Фрагмент текста -
------

Для меня тут интересны два обстоятельства.
Во-первых, усвоение системы или структуры языка имеет, очевидно, характер некоей «бессознательной абстракции», механизм которой неясен. Я берусь утверждать, что этот детский структурализм невозможно представить ни как результат собственно абстрагирования, ни как следствие социального давления. (Или, во всяком случае, это не то давление, которое позже заставляет принимать поправки к структурно возможному.) Во-вторых, есть явный параллелизм между этим фанатизмом языковой структуры и фанатизмом моральной структуры, который проявляется тогда же и сохраняется в несколько более позднем возрасте.
Ниже я развиваю серию размышлений, которые должны прояснить эти два пункта, может быть, не всегда четко отграничивая их друг от друга, забегая вперед и возвращаясь назад в реинтерпретации.
Итак, я ввел понятие «бессознательная абстракция», но я не знаю, что это такое. Инструментом нашей, человеческой абстракции является язык, это было до конца понятно уже Оккаму. Но здесь-то речь идет об абстракции, создающей язык, – непонятно, как языковая практика могла бы применяться для создания в некотором роде самой себя. С другой стороны, это и не та генерализация, которой пользуются животные, ни даже какой-то ее структурный аналог.
Животные способны на некий аналог нашей абстрагирующей деятельности. И странно было бы, если бы они не были способны на это. Организм, который не может с помощью каких-то селективных стратегий упростить реальное многообразие информации, нежизнеспособен. Ни один банан не тождественен в точности предыдущему, но именно поэтому нормальная обезьяна – это та, которая не обращает на это внимания, оставляя значительную часть информации ниже порога различения. Для такой генерализации не нужен язык – это вообще явление того же порядка, что и приспособительное «отражение» среды, осуществленное в самом теле обезьяны или рыбы. Рука обезьяны легко смыкается на более или менее округлой ветке, плохо – на четырехгранном брусе. Это значит, что выживали и оставляли потомство обезьяны с формой кисти, соответствующей лесной, а не индустриальной реальности.

------

[Данные показаний измерительных приборов]
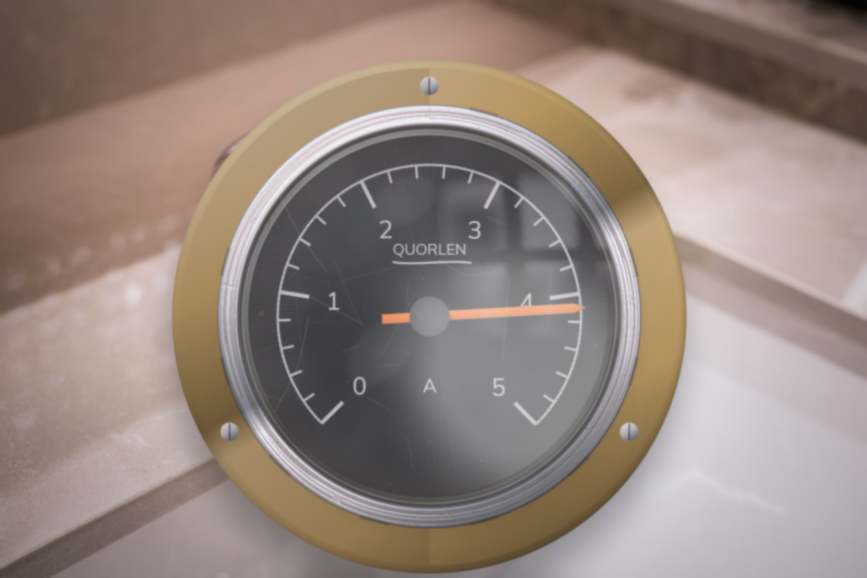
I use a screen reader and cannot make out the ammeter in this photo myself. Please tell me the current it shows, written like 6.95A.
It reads 4.1A
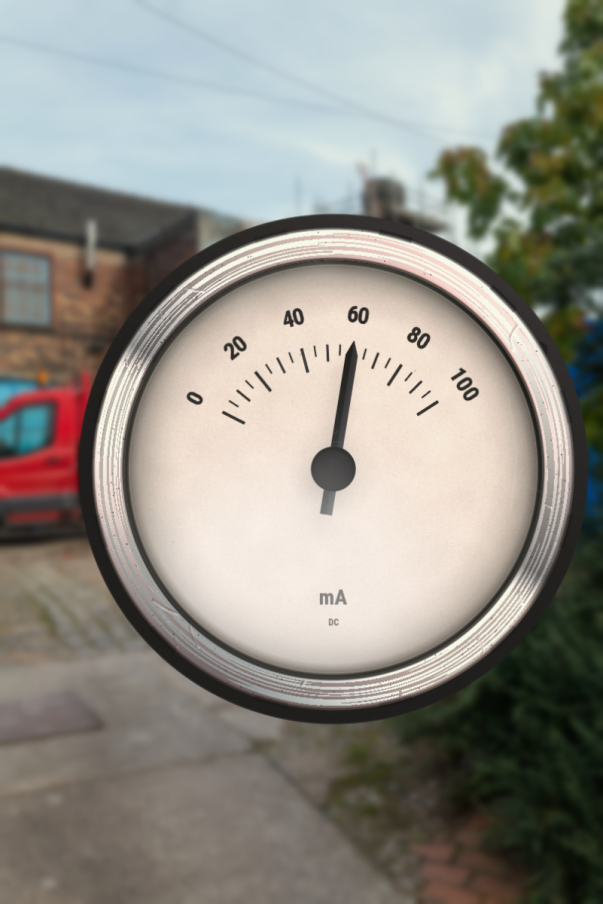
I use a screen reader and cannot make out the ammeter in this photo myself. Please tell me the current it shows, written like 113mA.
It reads 60mA
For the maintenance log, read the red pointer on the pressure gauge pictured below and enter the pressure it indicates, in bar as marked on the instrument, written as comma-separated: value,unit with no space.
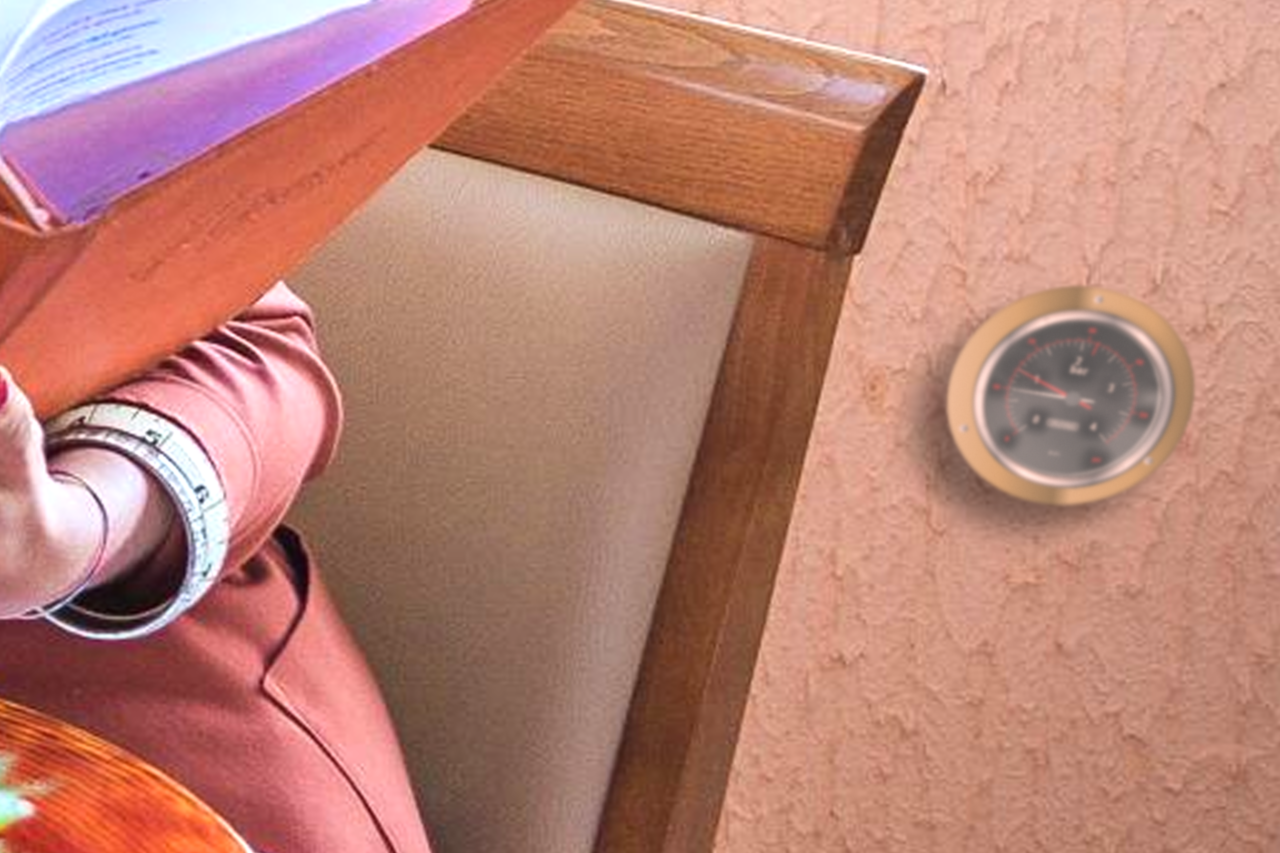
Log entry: 1,bar
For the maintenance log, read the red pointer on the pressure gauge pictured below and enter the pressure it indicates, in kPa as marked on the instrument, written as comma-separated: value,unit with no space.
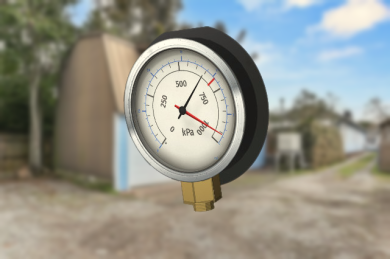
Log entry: 950,kPa
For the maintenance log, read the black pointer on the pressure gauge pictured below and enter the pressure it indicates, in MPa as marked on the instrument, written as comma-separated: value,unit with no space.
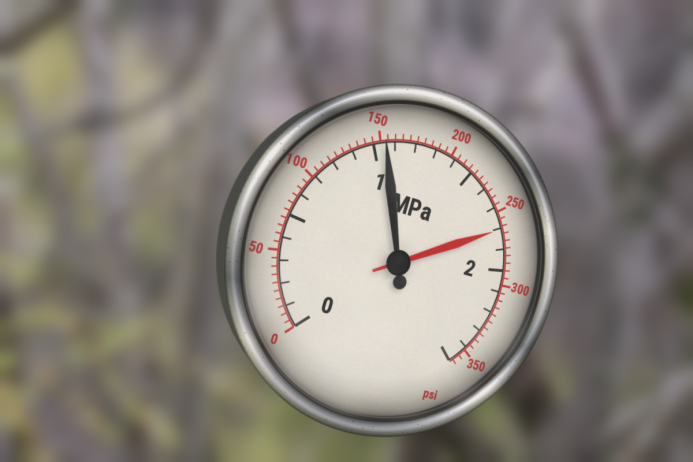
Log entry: 1.05,MPa
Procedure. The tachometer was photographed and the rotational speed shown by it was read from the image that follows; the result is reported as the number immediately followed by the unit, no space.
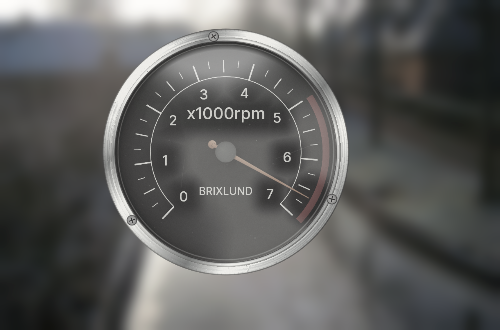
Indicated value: 6625rpm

------

Задания -
1. Ответьте на вопросы по фрагменту:
(a) С каким фанатизмом во фрагменте сопоставляется фанатизм языковой структуры?
(b) Кому, согласно фрагменту, уже было до конца понятно, что инструментом человеческой абстракции является язык?
(c) На чем рука обезьяны, по фрагменту, смыкается легко, а на чем плохо?
2. Перепишите часть фрагмента от «Во-первых, усвоение системы» до «более позднем возрасте.», заменив «фанатизмом» на «пристрастием».

Ответы к заданиям -
1.
(a) С фанатизмом моральной структуры.
(b) Оккаму.
(c) Легко на более или менее округлой ветке, плохо на четырехгранном брусе.

2.
Во-первых, усвоение системы или структуры языка имеет, очевидно, характер некоей «бессознательной абстракции», механизм которой неясен. Я берусь утверждать, что этот детский структурализм невозможно представить ни как результат собственно абстрагирования, ни как следствие социального давления. (Или, во всяком случае, это не то давление, которое позже заставляет принимать поправки к структурно возможному.) Во-вторых, есть явный параллелизм между этим пристрастием языковой структуры и пристрастием моральной структуры, который проявляется тогда же и сохраняется в несколько более позднем возрасте.